Flies have a mobile head, with a pair of large compound eyes, and mouthparts designed for piercing and sucking (mosquitoes, black flies and robber flies), or for lapping and sucking in the other groups. Their wing arrangement gives them great maneuverability in flight, and claws and pads on their feet enable them to cling to smooth surfaces. Flies undergo complete metamorphosis; the eggs are often laid on the larval food-source and the larvae, which lack true limbs, develop in a protected environment, often inside their food source. Other species like Metopia argyrocephala are ovoviviparous, opportunistically depositing hatched or hatching maggots instead of eggs on carrion, dung, decaying material, or open wounds of mammals. The pupa is a tough capsule from which the adult emerges when ready to do so; flies mostly have short lives as adults.
Fruit Flies, Drosophila sp.
Fruit flies are of concern both as nuisance pests and as serious contaminators of food. Large populations of these flies can very quickly buildup in restaurants, hotels, cafeterias, and similar food service establishments. Structures or areas in the vicinity of orchards, vineyards, truck crop acreages, etc., are frequently invaded. The ability of the adults to appear from “nowhere” when fruits are exposed and the fact that they seem to be “everywhere” are sources of amazement for most homeowners and individuals in the food industry. Food processing plants, including wineries, pickle plants, dehydrators, and canneries (especially tomato canneries), consider fruit flies to be a greater menace than any other insect pest. These flies cause a high percentage of the insect contamination of fruit and fruit products.

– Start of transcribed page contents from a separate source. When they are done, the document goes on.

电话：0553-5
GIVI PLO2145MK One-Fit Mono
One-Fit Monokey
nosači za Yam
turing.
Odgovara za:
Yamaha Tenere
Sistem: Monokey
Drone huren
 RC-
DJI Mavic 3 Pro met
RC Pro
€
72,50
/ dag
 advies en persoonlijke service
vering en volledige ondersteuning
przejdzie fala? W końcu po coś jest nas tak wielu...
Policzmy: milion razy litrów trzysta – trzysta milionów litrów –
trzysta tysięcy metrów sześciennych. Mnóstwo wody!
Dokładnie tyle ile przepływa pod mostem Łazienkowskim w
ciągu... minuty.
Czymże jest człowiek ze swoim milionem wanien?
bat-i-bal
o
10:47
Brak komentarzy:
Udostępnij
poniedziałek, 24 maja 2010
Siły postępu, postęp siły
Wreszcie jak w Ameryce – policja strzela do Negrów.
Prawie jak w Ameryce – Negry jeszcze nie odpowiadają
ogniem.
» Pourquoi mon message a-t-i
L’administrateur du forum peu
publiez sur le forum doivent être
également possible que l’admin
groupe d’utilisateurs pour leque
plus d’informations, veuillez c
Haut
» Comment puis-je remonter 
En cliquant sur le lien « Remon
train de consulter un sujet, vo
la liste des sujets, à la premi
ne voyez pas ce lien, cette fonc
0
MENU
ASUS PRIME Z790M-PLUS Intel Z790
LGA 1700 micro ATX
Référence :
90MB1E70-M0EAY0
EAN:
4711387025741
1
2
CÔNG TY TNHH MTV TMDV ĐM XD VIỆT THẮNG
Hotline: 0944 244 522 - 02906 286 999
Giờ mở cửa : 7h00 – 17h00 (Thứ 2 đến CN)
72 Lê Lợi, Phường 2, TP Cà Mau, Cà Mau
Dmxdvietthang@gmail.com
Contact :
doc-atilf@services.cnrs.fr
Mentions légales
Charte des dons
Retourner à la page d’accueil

The main issue with fruit flies is that they of course carry diseases, bacteria, and viruses. These fruit flies enjoy rotting foods and consequently may be exposed to bacteria, disease, etc. These same fruit flies land on just about everything in your house, which includes your toothbrush, plates, cutlery, and glasses. You then ingest food or liquid off of these objects. Not just that, once the bacteria is transmitted onto these objects, the bacteria begins to expand. Thus, you are essentially eating those rotting foods yourself.
CONTROL AND MANAGEMENT MEASURES:
Remove all rotting foods and beverages. When finding a piece of food or beverage with a lot of fruit flies on it, get a grocery bag and trap the buggers into the bag as you place it over the item. Clean the surfaces of your house. Although the food may be gone, there may be liquids still on your kitchen table or counter that may have fruit fly eggs in them or might attract surviving flies.
Drain Flies or Moth Flie
Drain flies or moth flies are small, dark winged and non-biting gnats. Their wings are covered with scales so they disappear in a cloud of fine dust when swatted or mashed. These nuisance gnats can be found resting on walls or ceilings, and make short hopping flights if disturbed. They can live most anywhere that water accumulates for a week or more. Common indoor sites include the fine slime layer that develops along the water surface in infrequently used toilet bowls and tanks, in sink or floor drains in basements or garages, or drain pans under refrigerators.
Drain flies don’t generally bite and are harmless to humans. However, they do frequent extremely unsanitary areas and there is evidence that drain flies can carry pathogenic bacteria as a result.
CONTROL AND MANAGEMENT MEASURES:
Control of drain flies should be aimed at elimination of breeding sites. The most effective control method is to clean pipes and traps thoroughly to remove accumulated slime. Pouring hot water down the drain may provide short-term control.